═══ Selected excerpt ═══
Web lists-archives.com

Re: [PATCH v3] unpack-trees: avoid duplicate ODB lookups during checkout




git@xxxxxxxxxxxxxxxxx writes:

> +	/*
> +	 * Fetch the tree from the ODB for each peer directory in the
> +	 * n commits.
> +	 *
> +	 * For 2- and 3-way traversals, we try to avoid hitting the
> +	 * ODB twice for the same OID.  This should yield a nice speed
> +	 * up in checkouts and merges when the commits are similar.
> +	 *
> +	 * We don't bother doing the full O(n^2) search for larger n,
> +	 * because wider traversals don't happen that often and we
> +	 * avoid the search setup.
> +	 *
> +	 * When 2 peer OIDs are the same, we just copy the tree
> +	 * descriptor data.  This implicitly borrows the buffer
> +	 * data from the earlier cell.

This "borrowing" made me worried, but it turns out that this is
perfectly OK.
═══ Supplied records ═══
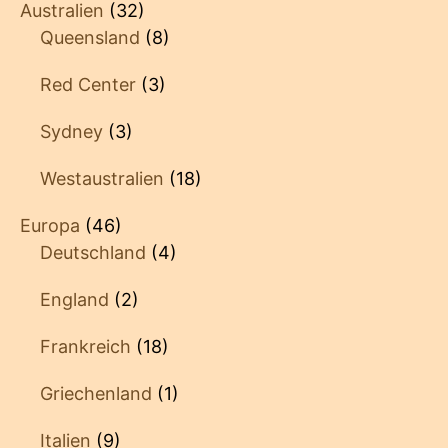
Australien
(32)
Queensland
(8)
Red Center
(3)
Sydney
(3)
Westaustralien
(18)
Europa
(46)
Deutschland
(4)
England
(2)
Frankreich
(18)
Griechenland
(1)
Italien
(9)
═══
═══ Supplied records ═══
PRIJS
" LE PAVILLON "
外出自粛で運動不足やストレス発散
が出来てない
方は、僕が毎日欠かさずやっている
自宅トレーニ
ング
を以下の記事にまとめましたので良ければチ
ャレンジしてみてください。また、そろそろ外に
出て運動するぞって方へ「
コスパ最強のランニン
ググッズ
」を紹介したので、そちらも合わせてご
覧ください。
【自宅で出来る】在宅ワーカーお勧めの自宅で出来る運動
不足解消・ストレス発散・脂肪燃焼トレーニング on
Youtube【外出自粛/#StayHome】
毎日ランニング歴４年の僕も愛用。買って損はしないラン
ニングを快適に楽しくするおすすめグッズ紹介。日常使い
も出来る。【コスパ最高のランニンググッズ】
═══
◆ **Work order 1**
In the unpack-trees patch review, why does the code comment say the full O(n^2) search is skipped for larger n? Answer in one to three sentences.
◆ **Work order 2**
Answer these questions about the unpack-trees patch review:
(a) For which kinds of traversal does the code try to avoid hitting the ODB twice for the same OID?
(b) What does the code do when two peer OIDs are the same?
(c) What did the reviewer conclude about the "borrowing" after first being worried by it?
◆ **Work order 3**
Extend the unpack-trees patch review, picking up after its last sentence.
The items have no connection to the patch review.

◆ **Answer area 1**
The comment says wider traversals don't happen that often. Skipping the search for larger n also avoids the cost of setting it up.

◆ **Answer area 2**
(a) For 2- and 3-way traversals.
(b) It copies the tree descriptor data, which implicitly borrows the buffer data from the earlier one.
(c) That it is perfectly OK.

◆ **Answer area 3**
fill_tree_descriptor() uses read_sha1_file() to give a tree_desc its
own copy of the tree object data, so the code that calls into the
tree traversal API is responsible for freeing the buffer returned
from fill_tree_descriptor().  The updated code avoids double freeing
by setting buf[i] to NULL for borrowing [i].

> +	 */
>  	for (i = 0; i < n; i++, dirmask >>= 1) {
> -		const unsigned char *sha1 = NULL;
> -		if (dirmask & 1)
> -			sha1 = names[i].oid->hash;
> -		buf[i] = fill_tree_descriptor(t+i, sha1);
> +		if (i > 0 && are_same_oid(&names[i], &names[i - 1])) {
> +			t[i] = t[i - 1];
> +			buf[i] = NULL;
> +		} else if (i > 1 && are_same_oid(&names[i], &names[i - 2])) {
> +			t[i] = t[i - 2];
> +			buf[i] = NULL;
> +		} else {
> +			const unsigned char *sha1 = NULL;
> +			if (dirmask & 1)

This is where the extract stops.